▶ _EXERCISE REQUIREMENTS_:
Starting at the line that has "mikron vagy afeletti" and stopping after the line that has "ifa-mentesség. A szálláshelyeken", reproduce the listing below exactly; omit everything else.

▶ _MATERIAL SHOWN_:
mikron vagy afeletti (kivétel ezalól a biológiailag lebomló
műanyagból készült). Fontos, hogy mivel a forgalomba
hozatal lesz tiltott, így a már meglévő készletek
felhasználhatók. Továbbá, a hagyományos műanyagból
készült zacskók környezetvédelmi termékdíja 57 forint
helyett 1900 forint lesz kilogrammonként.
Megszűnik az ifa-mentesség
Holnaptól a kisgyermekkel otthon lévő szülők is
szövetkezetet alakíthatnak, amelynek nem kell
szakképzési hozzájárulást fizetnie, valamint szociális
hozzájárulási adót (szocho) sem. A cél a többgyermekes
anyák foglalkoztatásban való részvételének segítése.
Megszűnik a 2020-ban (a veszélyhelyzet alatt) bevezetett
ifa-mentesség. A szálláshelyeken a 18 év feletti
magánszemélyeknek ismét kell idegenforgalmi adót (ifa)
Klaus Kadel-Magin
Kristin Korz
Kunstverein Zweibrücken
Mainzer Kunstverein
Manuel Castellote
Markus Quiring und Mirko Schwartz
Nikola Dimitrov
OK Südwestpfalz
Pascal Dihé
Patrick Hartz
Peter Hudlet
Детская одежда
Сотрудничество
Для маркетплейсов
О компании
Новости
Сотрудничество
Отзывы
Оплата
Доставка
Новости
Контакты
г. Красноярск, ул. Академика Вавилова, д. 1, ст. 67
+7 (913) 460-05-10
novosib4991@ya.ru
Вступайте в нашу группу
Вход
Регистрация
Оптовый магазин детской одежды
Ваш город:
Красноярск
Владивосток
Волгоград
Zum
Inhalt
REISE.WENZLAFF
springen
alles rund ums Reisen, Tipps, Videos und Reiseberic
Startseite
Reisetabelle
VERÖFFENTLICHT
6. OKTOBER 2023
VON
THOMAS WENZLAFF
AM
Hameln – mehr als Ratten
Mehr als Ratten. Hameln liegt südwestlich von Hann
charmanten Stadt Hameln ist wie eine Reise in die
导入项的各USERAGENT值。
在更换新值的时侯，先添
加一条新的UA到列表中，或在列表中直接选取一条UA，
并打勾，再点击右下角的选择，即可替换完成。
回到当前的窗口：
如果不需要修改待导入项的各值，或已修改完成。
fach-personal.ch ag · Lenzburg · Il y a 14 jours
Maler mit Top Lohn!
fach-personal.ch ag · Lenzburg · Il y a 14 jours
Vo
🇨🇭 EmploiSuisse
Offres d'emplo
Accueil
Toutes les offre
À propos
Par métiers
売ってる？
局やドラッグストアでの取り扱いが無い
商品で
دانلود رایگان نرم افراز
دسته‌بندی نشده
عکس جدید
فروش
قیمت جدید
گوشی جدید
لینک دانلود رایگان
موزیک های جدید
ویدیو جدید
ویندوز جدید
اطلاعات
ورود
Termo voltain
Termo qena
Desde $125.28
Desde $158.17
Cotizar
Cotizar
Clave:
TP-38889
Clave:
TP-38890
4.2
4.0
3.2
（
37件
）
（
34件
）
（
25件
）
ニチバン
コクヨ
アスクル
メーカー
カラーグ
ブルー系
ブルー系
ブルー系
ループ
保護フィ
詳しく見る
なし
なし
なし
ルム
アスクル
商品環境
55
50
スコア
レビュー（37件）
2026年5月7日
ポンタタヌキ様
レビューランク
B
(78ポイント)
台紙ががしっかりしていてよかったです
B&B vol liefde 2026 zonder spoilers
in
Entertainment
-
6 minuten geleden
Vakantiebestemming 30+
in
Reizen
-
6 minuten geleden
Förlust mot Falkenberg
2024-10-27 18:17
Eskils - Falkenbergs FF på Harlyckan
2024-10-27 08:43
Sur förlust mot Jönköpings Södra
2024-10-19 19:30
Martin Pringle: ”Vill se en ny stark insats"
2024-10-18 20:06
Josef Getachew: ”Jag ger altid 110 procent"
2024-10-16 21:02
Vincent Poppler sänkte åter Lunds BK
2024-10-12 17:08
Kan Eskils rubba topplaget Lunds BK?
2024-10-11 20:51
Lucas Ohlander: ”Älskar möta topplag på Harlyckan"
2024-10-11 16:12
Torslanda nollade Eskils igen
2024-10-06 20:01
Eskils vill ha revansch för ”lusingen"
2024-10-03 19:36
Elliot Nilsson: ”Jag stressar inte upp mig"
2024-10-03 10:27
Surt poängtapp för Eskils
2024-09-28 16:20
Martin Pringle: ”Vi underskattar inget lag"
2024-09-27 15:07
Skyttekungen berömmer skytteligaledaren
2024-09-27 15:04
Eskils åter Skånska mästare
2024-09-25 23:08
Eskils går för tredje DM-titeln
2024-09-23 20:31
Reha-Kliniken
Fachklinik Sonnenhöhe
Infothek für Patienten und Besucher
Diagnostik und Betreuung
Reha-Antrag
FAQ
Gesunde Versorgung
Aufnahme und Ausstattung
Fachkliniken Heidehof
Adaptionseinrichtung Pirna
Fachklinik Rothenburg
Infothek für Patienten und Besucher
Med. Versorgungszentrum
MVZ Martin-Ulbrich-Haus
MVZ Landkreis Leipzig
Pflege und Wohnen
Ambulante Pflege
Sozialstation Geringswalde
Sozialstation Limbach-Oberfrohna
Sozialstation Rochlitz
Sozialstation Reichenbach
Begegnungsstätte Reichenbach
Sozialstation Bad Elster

==

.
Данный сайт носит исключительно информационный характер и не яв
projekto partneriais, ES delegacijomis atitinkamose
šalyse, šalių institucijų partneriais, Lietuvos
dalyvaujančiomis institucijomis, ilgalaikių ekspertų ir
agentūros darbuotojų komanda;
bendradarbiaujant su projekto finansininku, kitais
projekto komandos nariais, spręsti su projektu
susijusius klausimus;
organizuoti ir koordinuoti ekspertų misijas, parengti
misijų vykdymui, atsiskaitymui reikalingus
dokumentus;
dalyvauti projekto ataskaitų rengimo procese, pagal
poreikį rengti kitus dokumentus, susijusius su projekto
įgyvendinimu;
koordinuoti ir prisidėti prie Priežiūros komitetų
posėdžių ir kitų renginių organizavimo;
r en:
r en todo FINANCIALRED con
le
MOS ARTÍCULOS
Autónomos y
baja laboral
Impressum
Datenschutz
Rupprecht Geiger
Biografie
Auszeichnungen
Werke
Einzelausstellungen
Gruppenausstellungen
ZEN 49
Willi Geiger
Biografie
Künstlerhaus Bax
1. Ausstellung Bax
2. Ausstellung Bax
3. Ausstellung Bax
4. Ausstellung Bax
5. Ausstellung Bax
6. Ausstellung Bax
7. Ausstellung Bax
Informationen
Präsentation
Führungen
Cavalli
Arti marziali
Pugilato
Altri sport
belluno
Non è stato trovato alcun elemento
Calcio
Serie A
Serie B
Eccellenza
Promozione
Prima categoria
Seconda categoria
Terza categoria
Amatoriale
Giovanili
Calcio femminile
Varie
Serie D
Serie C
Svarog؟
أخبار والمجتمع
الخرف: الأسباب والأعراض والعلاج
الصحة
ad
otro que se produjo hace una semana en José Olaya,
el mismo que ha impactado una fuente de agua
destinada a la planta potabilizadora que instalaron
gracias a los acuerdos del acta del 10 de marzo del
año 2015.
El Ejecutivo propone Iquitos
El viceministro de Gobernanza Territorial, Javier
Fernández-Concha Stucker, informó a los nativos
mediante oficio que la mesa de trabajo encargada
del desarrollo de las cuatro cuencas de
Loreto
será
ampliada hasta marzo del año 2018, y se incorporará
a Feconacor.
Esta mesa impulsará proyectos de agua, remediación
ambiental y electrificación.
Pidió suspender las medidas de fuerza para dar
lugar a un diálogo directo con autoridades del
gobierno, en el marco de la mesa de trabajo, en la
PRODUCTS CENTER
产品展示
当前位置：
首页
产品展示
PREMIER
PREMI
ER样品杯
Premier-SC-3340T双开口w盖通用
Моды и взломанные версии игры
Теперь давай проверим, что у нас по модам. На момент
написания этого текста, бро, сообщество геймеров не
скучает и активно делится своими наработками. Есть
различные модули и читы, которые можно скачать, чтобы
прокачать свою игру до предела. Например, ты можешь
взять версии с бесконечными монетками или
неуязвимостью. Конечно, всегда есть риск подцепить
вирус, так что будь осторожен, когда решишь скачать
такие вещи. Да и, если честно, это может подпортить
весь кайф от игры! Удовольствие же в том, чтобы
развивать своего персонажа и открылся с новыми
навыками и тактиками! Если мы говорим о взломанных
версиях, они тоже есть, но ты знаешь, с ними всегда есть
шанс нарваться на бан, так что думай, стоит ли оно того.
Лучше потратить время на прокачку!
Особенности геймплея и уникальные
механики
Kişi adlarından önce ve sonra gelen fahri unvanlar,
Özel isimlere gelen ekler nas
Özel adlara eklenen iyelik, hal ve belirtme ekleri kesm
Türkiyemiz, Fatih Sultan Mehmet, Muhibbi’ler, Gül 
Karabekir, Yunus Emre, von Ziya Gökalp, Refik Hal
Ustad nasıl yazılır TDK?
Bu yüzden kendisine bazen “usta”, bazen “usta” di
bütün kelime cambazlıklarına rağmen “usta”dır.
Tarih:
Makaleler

▶ _RESPONSE AREA_:
mikron vagy afeletti (kivétel ezalól a biológiailag lebomló
műanyagból készült). Fontos, hogy mivel a forgalomba
hozatal lesz tiltott, így a már meglévő készletek
felhasználhatók. Továbbá, a hagyományos műanyagból
készült zacskók környezetvédelmi termékdíja 57 forint
helyett 1900 forint lesz kilogrammonként.
Megszűnik az ifa-mentesség
Holnaptól a kisgyermekkel otthon lévő szülők is
szövetkezetet alakíthatnak, amelynek nem kell
szakképzési hozzájárulást fizetnie, valamint szociális
hozzájárulási adót (szocho) sem. A cél a többgyermekes
anyák foglalkoztatásban való részvételének segítése.
Megszűnik a 2020-ban (a veszélyhelyzet alatt) bevezetett
ifa-mentesség. A szálláshelyeken a 18 év feletti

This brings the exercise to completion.